After I went home to put on a dry shirt, I was still concerned for my fellow townspeople, so I went back to see if I could rescue anyone. Of course, the sickness that had taken over the town entirely was at an all-time high by sundown. People danced in the street until well after dark, again, right in the middle of Main. And some of those dances! Andy and Hope McKay also kept asking the craziest questions, too. They tried to lie to us and told us they were trivia questions, but I saw through all this. I should have seen this one coming too. Both of them were wearing these green T-shirts. From what I observed, most of the people who were corralling the public were wearing the same shirts. You’d think to identify yourself as contagious should have warned people off, but it didn’t. I know Bickford and Townsend had Chaos Queen on the back of their shirts — just another indication of this debilitating infection. How can you have more than one queen? Now I ask you, isn’t that mad! And being so identified, others still flocked around them, picking up the disease on purpose. At the dance, there was one song in particular that really pointed out how far this madness had spread as everyone was claiming they were daddy sharks, momma sharks, etc., then running away!

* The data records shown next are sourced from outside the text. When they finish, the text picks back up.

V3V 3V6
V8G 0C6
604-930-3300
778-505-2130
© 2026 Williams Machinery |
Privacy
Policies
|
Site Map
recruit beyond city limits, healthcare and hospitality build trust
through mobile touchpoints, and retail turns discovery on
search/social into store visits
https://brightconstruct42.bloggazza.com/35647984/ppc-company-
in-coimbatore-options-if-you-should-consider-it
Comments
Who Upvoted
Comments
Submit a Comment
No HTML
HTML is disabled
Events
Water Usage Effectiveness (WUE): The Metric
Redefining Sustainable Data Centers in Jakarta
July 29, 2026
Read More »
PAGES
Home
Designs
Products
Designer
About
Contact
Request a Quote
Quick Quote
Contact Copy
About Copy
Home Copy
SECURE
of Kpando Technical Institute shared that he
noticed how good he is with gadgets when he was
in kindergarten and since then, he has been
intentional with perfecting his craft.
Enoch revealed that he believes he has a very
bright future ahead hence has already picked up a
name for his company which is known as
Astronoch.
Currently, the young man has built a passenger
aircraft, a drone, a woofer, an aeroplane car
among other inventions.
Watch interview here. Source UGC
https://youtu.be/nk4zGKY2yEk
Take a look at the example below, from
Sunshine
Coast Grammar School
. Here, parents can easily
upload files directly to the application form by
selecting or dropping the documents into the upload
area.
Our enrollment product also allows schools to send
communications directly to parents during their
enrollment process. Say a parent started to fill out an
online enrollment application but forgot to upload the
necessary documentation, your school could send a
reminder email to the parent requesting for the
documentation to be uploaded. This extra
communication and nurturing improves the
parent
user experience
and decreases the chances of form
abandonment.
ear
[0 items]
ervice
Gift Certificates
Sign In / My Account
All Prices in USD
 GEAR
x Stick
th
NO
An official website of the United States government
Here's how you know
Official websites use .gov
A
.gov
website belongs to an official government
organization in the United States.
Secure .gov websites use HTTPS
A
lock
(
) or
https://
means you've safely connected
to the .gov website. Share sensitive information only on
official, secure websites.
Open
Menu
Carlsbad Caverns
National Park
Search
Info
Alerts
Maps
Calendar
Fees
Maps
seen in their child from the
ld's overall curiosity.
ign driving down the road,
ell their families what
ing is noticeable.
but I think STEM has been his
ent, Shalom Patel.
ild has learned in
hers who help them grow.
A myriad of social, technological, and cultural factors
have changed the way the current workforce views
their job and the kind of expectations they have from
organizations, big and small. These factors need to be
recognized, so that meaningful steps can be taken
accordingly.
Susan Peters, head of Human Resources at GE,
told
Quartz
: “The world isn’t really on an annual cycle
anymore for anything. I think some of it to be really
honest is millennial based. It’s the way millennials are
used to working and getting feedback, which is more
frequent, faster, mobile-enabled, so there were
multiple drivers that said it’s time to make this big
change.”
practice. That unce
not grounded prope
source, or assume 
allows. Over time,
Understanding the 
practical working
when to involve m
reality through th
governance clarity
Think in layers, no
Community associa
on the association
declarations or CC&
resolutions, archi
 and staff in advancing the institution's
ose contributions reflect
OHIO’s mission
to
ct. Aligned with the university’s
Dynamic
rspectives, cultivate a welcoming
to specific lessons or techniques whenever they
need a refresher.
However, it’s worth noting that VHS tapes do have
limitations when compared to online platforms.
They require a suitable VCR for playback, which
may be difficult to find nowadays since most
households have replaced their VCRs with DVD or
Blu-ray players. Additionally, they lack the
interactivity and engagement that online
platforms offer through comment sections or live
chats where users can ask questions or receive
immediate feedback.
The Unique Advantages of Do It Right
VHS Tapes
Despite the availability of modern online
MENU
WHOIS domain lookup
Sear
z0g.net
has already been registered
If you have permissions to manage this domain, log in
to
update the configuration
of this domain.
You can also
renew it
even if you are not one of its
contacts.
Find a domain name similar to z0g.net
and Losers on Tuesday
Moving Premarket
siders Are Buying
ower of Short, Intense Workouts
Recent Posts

Crazy.
I’m glad to report that on Sunday the town appeared to have gone back into their routine, and for the most part, it seems to have not had any lasting side effects.
However I did hear some talk about how these people want to do it all again next year, so I’m holding off a final judgment about those side-effects. I do know that the sheriff’s department wasn’t exempt from it. When I asked Deputy Peter Dobro about any troublemakers or arrests, he stated that it was “pretty quiet” and there were no problems. Pretty quiet! No problems! That’s it! I’m going home now! And you can bet your boots I’m locking my doors!